- [GIVEN TASK 1] In the mailing-list message on paraphyly and names, list the words that Skala puts in quotation marks when asking for their meaning.
- [GIVEN TASK 2] Resume the mailing-list message on paraphyly and names after its final sentence.
** begin EXCERPTED PASSAGE **
Paraphyly and names

Thomas DiBenedetto tdib at OCEANCONSERVANCY.ORG
Mon Jan 28 12:06:00 CST 2002

-----Original Message-----
From: SKÁLA Zdenek
That's the matter: "mono(holo)phyletic taxa (=clades) are best because
they are based on synapomorphies; synapomorphies are best because they
indicate clades". You really don't see any circularity?
Your statement is your statement, purposely designed to sound circular. My
statement is that monophyletic taxa are best becaue they are based on
synapomorphy, and synapomorphies are the preferred basis for classification
because they represent character states considered at their true historical
level of generality- and thus indicate complete groupings of species that
share descent from a common ancestor.
Z Skala:
Well, I would ask you once again for the meaning of the words like 
"natural", "useful", "real" etc. Apparently you still have in mind the
- information that supports them is then "natural, useful and real"
isn't it?
Yes. I use "natural" and "real" somewhat synonomously - referring to actual
events in the real world. Character states really transform within lineages.
** end EXCERPTED PASSAGE **
** begin GIVEN INFORMATION **
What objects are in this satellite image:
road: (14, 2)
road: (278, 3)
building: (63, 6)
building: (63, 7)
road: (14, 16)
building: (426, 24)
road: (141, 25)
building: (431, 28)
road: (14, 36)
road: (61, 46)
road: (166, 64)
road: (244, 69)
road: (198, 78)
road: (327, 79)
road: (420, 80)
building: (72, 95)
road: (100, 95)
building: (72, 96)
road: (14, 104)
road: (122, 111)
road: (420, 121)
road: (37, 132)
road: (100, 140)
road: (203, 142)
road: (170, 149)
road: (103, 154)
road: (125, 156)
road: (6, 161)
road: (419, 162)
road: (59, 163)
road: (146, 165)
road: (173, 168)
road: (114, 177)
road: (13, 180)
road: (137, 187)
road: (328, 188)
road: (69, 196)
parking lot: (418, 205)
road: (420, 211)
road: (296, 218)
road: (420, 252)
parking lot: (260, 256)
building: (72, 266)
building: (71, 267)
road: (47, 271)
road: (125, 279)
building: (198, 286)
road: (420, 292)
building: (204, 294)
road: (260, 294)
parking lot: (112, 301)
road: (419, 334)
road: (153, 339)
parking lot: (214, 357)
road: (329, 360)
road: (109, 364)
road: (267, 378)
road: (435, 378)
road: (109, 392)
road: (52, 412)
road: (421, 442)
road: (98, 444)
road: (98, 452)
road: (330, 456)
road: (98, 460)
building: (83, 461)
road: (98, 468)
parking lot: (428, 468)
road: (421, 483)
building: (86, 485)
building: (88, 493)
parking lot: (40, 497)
** end GIVEN INFORMATION **
- [RESULT 1] natural, useful, real

- [RESULT 2]
Lineages really diverge. This has happened and continues to happen whether
we recognize it or not. Paraphyletic groups are not defined by real or
natural occurances - they are artificial in that their existence is wholly
an invention of human decisions, not a human recognition of a real world
>The eclectic classifications conflate lineage divergence and
>character resemblance, 
Z Skala:
Of course it does! It is inherent in the concept of loose monophyly
(incl.paraphyly) and enables the eclectic taxa to maximize the
information content and still being is upon you Tom to
say why do you prefer the information on the cladogenetic events over the
information on the characters (states).
I strongly disagree that paraphyly maximizes character-based information
content. Paraphyletic groups FAIL to represent character information
accurately. I do not prefer information on cladogenic events OVER
information on character states. I want both - and I want both ACCURATELY.
Character information (or more precisely - reference to particular character
state transformation events) is inherently historical. These are events that
happened in specific lineages at specific times in the history of life. ALL
character information considered by systematists is accurately and
completely presented in a cladistic analysis. The characters are analyzed,
and used to make inferences as to lineage branching events, in a transparant
manner, and the character transformations are then associated with the
lineage branches on which they occured. This is a maximal use and
presentation of character information. 
Eclectic classifications use character information in a non-transparant
manner for the purpose of imposing a subjective human judgement that is
allowed to overrides the inferences that are made as to the real-world
branching events in the lineages of life.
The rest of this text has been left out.